Rating:
The band is now down to a sunglasses-in-the-dark duo of Ian McCulloch and Will Sergeant with hired guns to stand in for Les Pattinson and the late Pete de Freitas. Simon Finley and Peter Wilkinson do a dead-on impression of their forebears in concert, but these McCulloch/Sergeant compositions-- unlike the bulk of Echo's early work-- don't offer the rhythm section much to do. Wilkinson does throw down a pumping, Pattinson-style bass line on "Parthenon Drive", but that's the only real flash of rhythmic brilliance we're offered. It's no coincidence that it's also the most impressive song on the album-- the great bass part gives Sergeant his most interesting jumping-off point for his squirming lead guitar lines.
Much more typical is "All Because of You Days", a mid-tempo slice of brood-rock slathered in Sergeant's pyrotechnics, and McCulloch's baritone, which he uses in a far more hushed fashion these days than he used to when he was wailing away on "Rescue" and "The Cutter". If McCulloch now sounds conspicuously like someone's dad it's probably because he is, and even if when dipping back into the well of dark psych, the age and weariness displayed on What Are You Going to Do...
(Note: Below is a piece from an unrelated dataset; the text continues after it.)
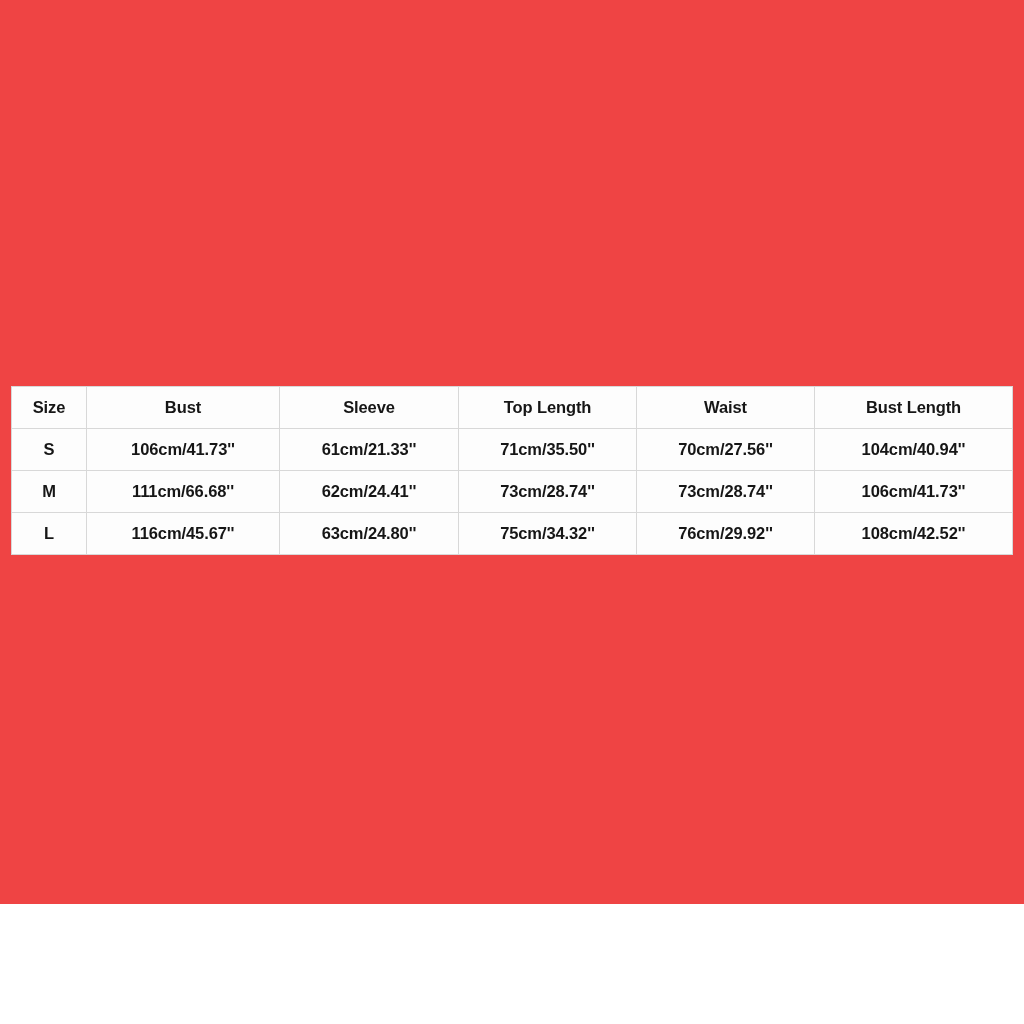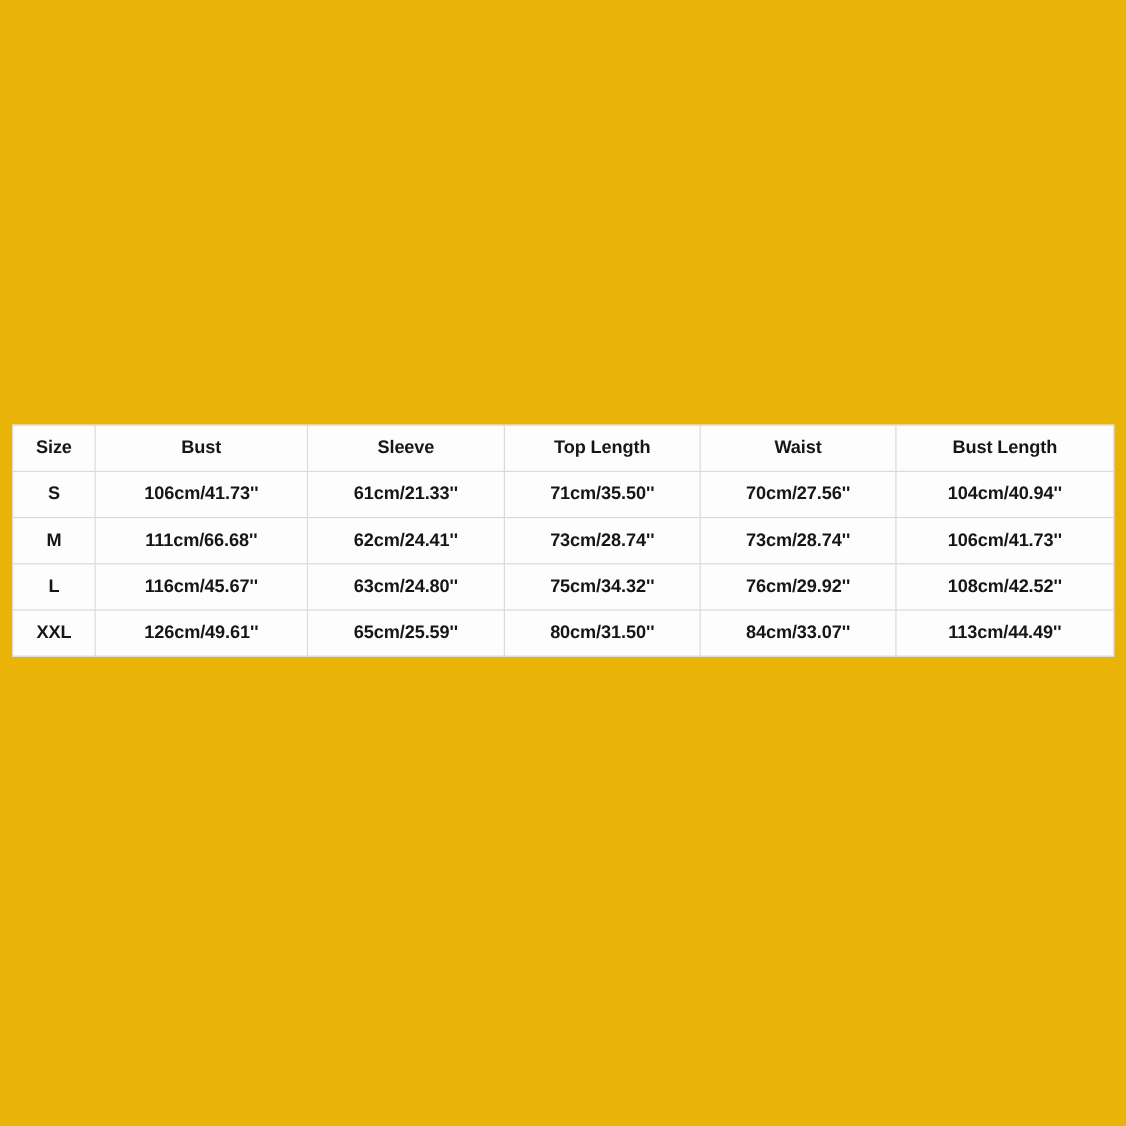"Size" #page { background: #eab308 -> #ef4444; height: 1024px -> 904px }
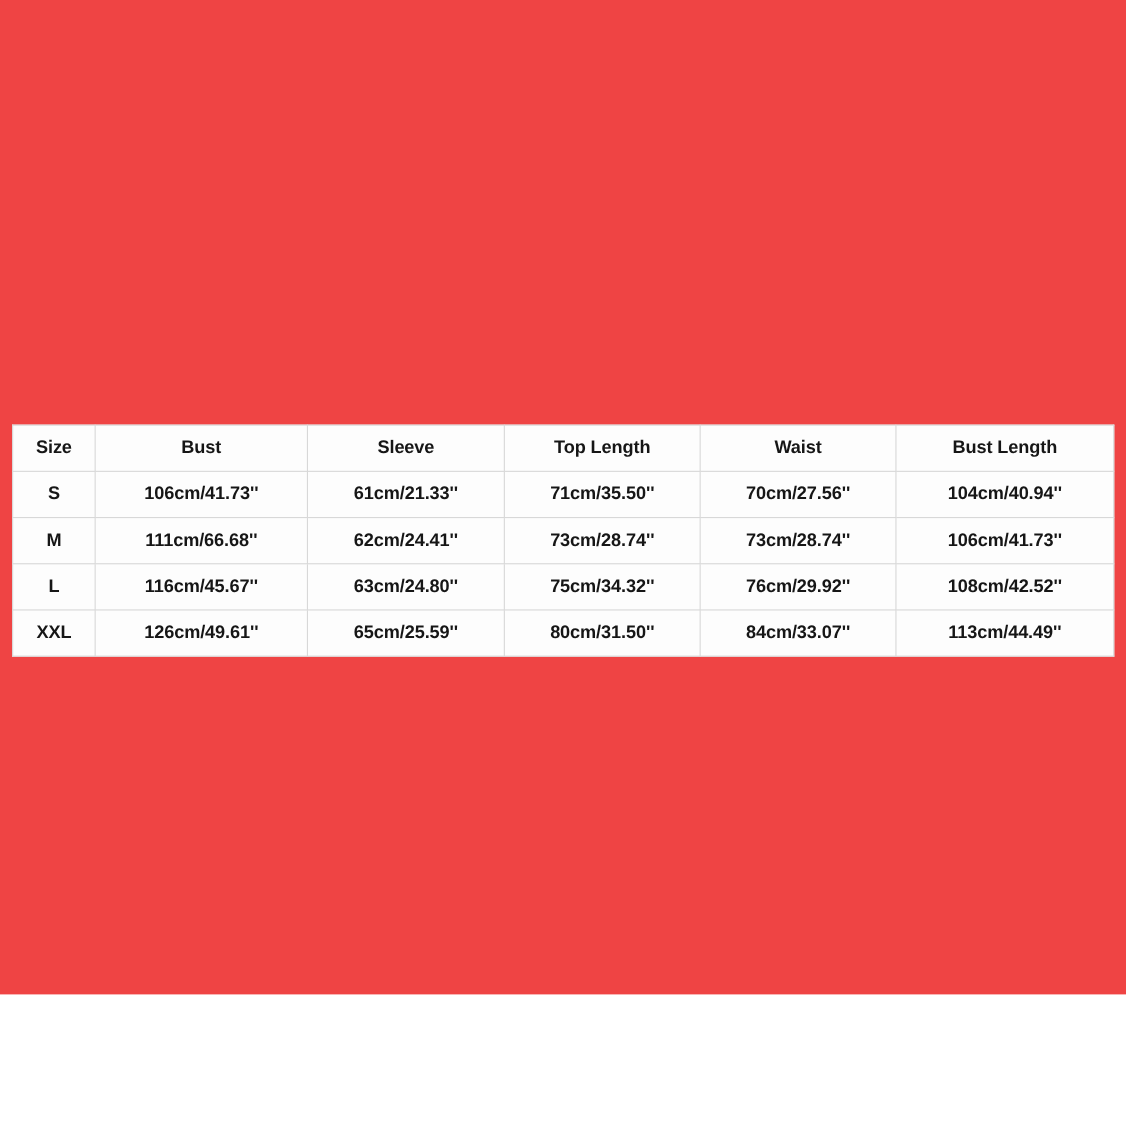"XXL" tr { html: <tr> <td>XXL</td> <td>126cm/49.61''</td> <td>65cm/25.59''</td> <td>80cm/31.50''</td> <td>84cm/33.07''</td> <td>113cm/44.49''</td> </tr> -> none }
is still very much in evidence.In fact, for all the noisemaking that goes on in between, the album is bookended by a pair of songs that look back only lyrically, preferring a gentler musical approach. Opener "Stormy Weather" is a jangling piece of pop that largely eschews the guitar squalls suggested by its title, while closer "What If We Are" is the big piano ballad. "Maybe I'm not the boy/ Maybe I'm not the man/ But what if I am/ What if I am/ Then it's love, yes it's love/ Like it should be..." it goes on like that, and it's frankly one of the most boring songs the band has ever done, too stuck in the middle of the road to have the world-moving impact it seems to aspire to.
If nothing else, Siberia proves McCulloch and Sergeant still have their songwriting craft in good working order, but it's hard to recommend an album on strength of craft alone-- it has to have a little verve, and unfortunately it's lacking. In the end, the band's retreat to the 80s falters because they can't find their way back.